Once she’s gone, I take another drag of the joint I’d all but forgotten in my left hand, savoring it. Sacrifices had to be made, and this was one of them. I knew that before Lena came around, more blood would be shed but it was necessary. It was the only way we could both be free.
The Society existed to ensure that the rich and powerful stayed rich and powerful. It was as simple as that. As descendants of the founding families, we were guaranteed positions on The Council, overseers for The Society, since they were strictly reserved for Legacies. However, The Society did allow fresh blood to join, provided you were able to fit into the social class and had a certain number of zeros in your bank account. Money was the root of power, after all.
As children of the current Council, we were untouchable, and the whole town knew it, even if most of them didn’t understand why. As long as Elena was still part of the Montgomery family, Randolph would use her to further his political career, and it was no secret he dreamed of becoming a senator. He was going to drain her dry, while his wife Adeline continued popping pills like they were sweets, washing them down with champagne. I’d be surprised if she even had blood running through her veins. If I cut her, Dom Pérignon would probably gush forth like a fucking fountain.
That’s why I needed to protect Lena.
If we had to be a part of The Society, it would be on our terms.
Chapter Five
Elena
Glaring at the pointe slippers, I resist the shiver that threatens to roll through my body. It doesn’t matter that I think I have a stress fracture, or that cheerleading yesterday exhausted me, I needed to put them on and dance. Part of me hates ballet like this, and part of me needs the structure, otherwise I’d be lost in the movement, swept away to the music. Dance had always been my release, my freedom, but when I was confined to a routine it became harder, it didn’t feel like a proper release, and after the incident in English and then running into Tristan again, I needed a release. Why was he there? And why couldn’t I stay calm when he was in front of me? It was getting increasingly harder to reign in my hatred for him, and I’d find myself arguing with him every time we speak. I was better than that. I was raised to be above that.
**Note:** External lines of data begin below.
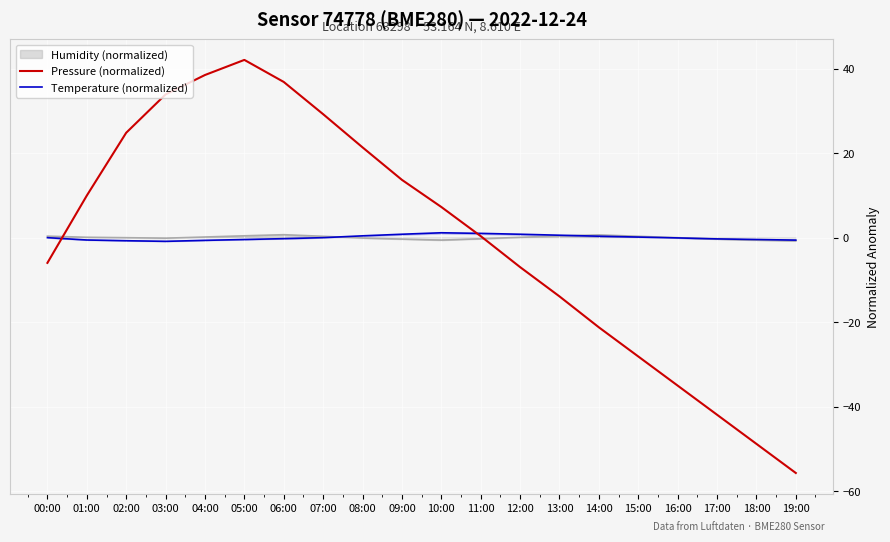

Reading left to right, list all the values displayed in this chart.

Pressure (normalized): -6.0	9.9	24.8	33.9	38.5	42.0	36.8	29.2	21.3	13.7	7.2	0.3	-7.0	-13.9	-21.2	-28.1	-35.0	-41.9	-48.8	-55.7
Temperature (normalized): -0.0	-0.6	-0.7	-0.9	-0.7	-0.5	-0.3	-0.0	0.4	0.8	1.1	1.0	0.8	0.6	0.3	0.1	-0.1	-0.3	-0.5	-0.6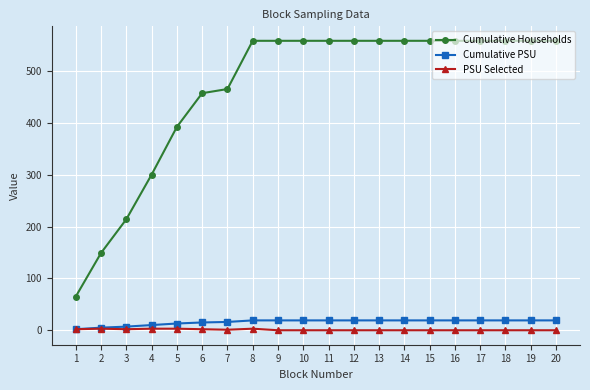

True or false: Cumulative Households has a value of 211 at 13.

False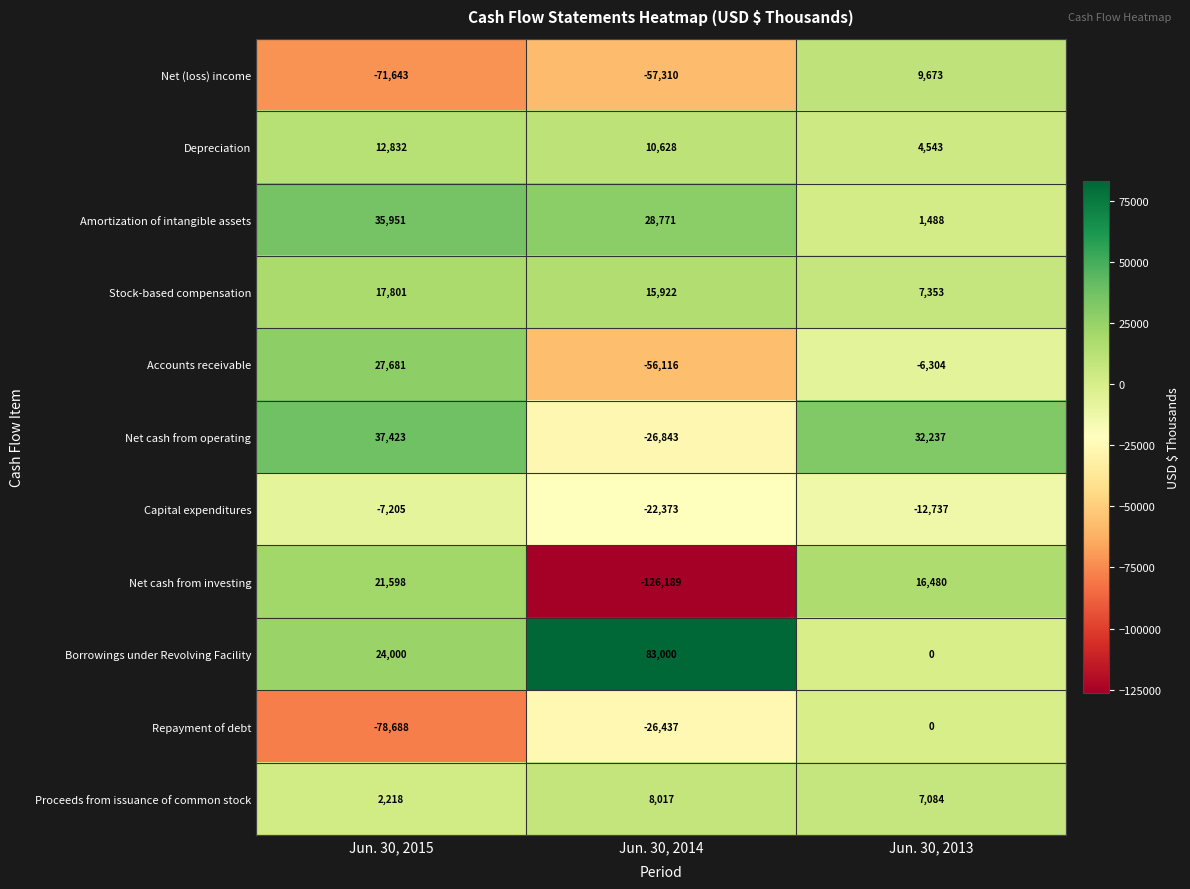

Which series has the largest total across all categories?

Borrowings under Revolving Facility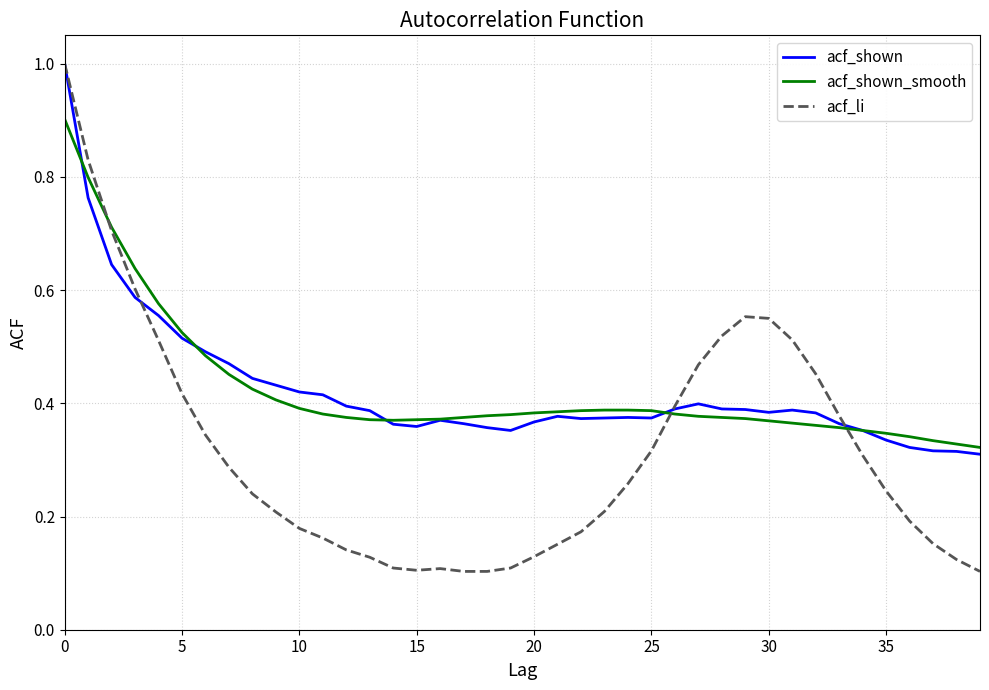

Which series has the widest spread of values?

acf_li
My teacher, Madame Alder, enters the classroom and changes into her dance shoes wordlessly. She would have been a beautiful woman, but age had stripped her of that and now her face was always a little cold and tinged with sadness. She used to be a prima ballerina in a small company in France before moving to the US with her sister. A car accident had changed her life forever, forcing her to give up ballet professionally, and so she taught instead. We weren’t close enough for her to have told me any of this herself, rather I’d come across her personnel file when my mother had done a background search. It never ceased to amaze me how involved The Council were with the school, cherry-picking the teachers and monitoring our progress in ways that would make even the worst helicopter parents shudder. Then again, I don’t know why I’m surprised, they were the head of The Society after all.